*PASSAGE SHOWN*.
╔══
McCarley and TMRW Sports are already looking at what the future will look like for both TGL and the company as a whole. That could mean expanding TGL teams and venues in the next year or two Stateside, with sports owners across pro sports looking to get in on the action. Ohanian recently told CNN that top women’s players may also be included in TGL. Then, the TGL concept may expand to different countries around the world.
TMRW is also not limiting itself to golf by any stretch. Now, sports with a long and storied history are wondering how they can replicate the TGL model to reach newer, younger audiences.
“We have been pitched nearly every sport around the world,” McCarley said. “What we’re trying to create is a version of that sport that is rooted in the basic traditions and rules of that sport but looking at it through the lens of a fan in 2025. So what that sport is, and when we move into it next, we’ve got a nice little roadmap. More to come for sure.”
One of the surest signs you’ve made it as a startup is when people are coming up to you and asking, “How can we create the TGL of x sport?” It was the position Netflix was in when it created Drive To Survive with Formula 1, with leagues scurrying to produce similar products to bring their respective leagues into the modern era. After one season of TGL, TMRW seems to be in a position of strength not only to improve golf’s image but also to apply that approach elsewhere.
“It’s a great spot to be in,” McCarley said.
╚══
*EXERCISE BRIEF*.
Transcribe the passage on TGL word for word, beginning at "McCarley and TMRW" and stopping after "newer, younger audiences.". These items play no part in the work here.

*RECORDS SHOWN*.
╔══
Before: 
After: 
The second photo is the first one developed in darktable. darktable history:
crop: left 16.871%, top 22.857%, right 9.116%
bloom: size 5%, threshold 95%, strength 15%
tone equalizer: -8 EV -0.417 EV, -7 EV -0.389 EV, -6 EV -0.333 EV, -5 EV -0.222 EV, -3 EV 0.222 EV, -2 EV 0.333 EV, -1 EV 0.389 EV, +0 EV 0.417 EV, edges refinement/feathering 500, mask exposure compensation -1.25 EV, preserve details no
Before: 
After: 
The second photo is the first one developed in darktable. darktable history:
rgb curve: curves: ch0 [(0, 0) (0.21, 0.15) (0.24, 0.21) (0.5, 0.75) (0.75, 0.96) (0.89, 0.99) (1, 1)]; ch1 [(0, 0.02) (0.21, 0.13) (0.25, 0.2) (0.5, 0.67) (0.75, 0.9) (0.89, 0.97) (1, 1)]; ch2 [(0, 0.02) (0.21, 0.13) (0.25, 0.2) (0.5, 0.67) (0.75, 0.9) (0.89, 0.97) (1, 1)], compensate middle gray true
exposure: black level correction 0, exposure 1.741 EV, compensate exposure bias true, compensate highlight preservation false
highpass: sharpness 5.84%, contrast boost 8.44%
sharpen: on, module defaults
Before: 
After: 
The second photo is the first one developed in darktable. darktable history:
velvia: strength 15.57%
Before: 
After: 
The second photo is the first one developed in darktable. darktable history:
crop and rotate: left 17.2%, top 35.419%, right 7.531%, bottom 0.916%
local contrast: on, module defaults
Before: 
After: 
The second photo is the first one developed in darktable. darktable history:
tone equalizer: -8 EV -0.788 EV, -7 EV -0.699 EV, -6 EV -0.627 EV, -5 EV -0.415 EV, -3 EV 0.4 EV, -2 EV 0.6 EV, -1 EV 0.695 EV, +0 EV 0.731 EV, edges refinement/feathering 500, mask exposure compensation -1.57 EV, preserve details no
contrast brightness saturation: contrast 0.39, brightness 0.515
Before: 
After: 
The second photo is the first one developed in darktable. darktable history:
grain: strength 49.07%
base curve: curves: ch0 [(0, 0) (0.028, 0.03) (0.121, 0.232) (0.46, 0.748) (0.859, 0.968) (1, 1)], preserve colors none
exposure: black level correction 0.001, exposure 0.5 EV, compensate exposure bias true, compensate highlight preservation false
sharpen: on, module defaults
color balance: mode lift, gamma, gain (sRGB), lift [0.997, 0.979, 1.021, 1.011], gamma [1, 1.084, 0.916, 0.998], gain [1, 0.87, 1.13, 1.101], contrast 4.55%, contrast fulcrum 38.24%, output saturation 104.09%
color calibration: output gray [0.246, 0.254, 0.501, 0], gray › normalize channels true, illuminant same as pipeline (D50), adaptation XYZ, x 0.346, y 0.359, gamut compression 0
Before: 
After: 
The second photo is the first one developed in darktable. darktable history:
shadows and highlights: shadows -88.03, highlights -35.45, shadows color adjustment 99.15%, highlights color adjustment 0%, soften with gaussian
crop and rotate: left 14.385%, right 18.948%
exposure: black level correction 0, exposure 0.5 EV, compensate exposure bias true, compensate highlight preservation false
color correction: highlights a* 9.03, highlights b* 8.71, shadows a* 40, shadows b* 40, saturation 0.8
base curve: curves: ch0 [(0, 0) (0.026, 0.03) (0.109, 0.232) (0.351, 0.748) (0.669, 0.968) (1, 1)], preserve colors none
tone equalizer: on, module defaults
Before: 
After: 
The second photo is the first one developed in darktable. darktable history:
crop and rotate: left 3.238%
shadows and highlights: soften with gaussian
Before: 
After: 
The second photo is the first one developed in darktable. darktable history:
╚══
*ANSWER FOR THIS EXERCISE*.
McCarley and TMRW Sports are already looking at what the future will look like for both TGL and the company as a whole. That could mean expanding TGL teams and venues in the next year or two Stateside, with sports owners across pro sports looking to get in on the action. Ohanian recently told CNN that top women’s players may also be included in TGL. Then, the TGL concept may expand to different countries around the world.
TMRW is also not limiting itself to golf by any stretch. Now, sports with a long and storied history are wondering how they can replicate the TGL model to reach newer, younger audiences.